Das Goethe- und Schiller-Archiv nahm die editionsphilologischen Desiderata zum Anlass, seit den 1980er Jahren auf der Grundlage jahrelanger Vorarbeiten drei Großunternehmungen zu beginnen: die Briefe an Goethe in Regestform (RA) sowie, nach der deutschen Wiedervereinigung, die historisch-kritische Ausgabe der Tagebücher (GT) und der Briefe von Goethe (GB). Diese Ausgaben sollten die seit den 1940er Jahren laufende, 2011 in den Text- und Erläuterungsbänden abgeschlossene Edition von Goethes Schriften zur Naturwissenschaft („Leopoldina“-Ausgabe) ergänzen und überdies ein sicheres Fundament für eine „Neue Weimarer Ausgabe“ der Werke bilden.

2015 schlossen sich die Editionen als PROPYLÄEN zusammen. Aufgrund der Empfehlung des Wissenschaftsrats gehören sie seitdem als ein Gemeinschaftsprojekt zwischen der Sächsischen Akademie der Wissenschaften zu Leipzig und der Akademie der Wissenschaften und der Literatur Mainz zum Akademienprogramm.
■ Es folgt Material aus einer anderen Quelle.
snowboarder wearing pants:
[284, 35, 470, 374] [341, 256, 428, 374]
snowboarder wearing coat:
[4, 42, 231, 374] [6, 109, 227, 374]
Die PROPYLÄEN kooperieren eng mit dem Freien Deutschen Hochstift.

Die Plattform bezieht über die RA und die beiden historisch-kritischen Ausgaben der GT und GB auch Zeugnisse der Begegnungen und Gespräche Goethes (BuG) ein, um die Facetten der Biographica in ihrem Zusammenspiel zu zeigen: von der Rechenschaft gegenüber sich selbst (GT) über die adressatenbezogene Kommunikation (GB, RA) bis zu den Gesprächsnotaten, die in der Spannung zwischen Selbstausdruck und -inszenierung Goethes und der Fremdwahrnehmung seiner Gesprächspartner stehen (BuG).

Um die Komplexität und hohe Qualität der Druckausgaben im digitalen Medium abbilden und adäquate Präsentationsformen entwickeln zu können, war es zunächst erforderlich, eine technische Modellierung der vier Editionen unter Wahrung ihrer philologisch-editorischen Spezifika (unterschiedliche Textsorten, Erschließungsverfahren und -richtlinien sowie Zielstellungen) vorzunehmen.

Die daraus resultierenden vier überwiegend eigenständigen, ausdifferenzierten Datenmodelle galt und gilt es anschließend miteinander zu synchronisieren, um die Ausgaben nicht nur nebeneinander, sondern zukünftig auch miteinander verschränkt zugänglich und recherchierbar zu machen. Mit dem Release der Beta-Version im Herbst 2021 hat das Projekt die ersten Ergebnisse dieser Bemühungen öffentlich zugänglich gemacht. Diese Beta-Version wird fortlaufend zur Releaseversion 1.0 überarbeitet.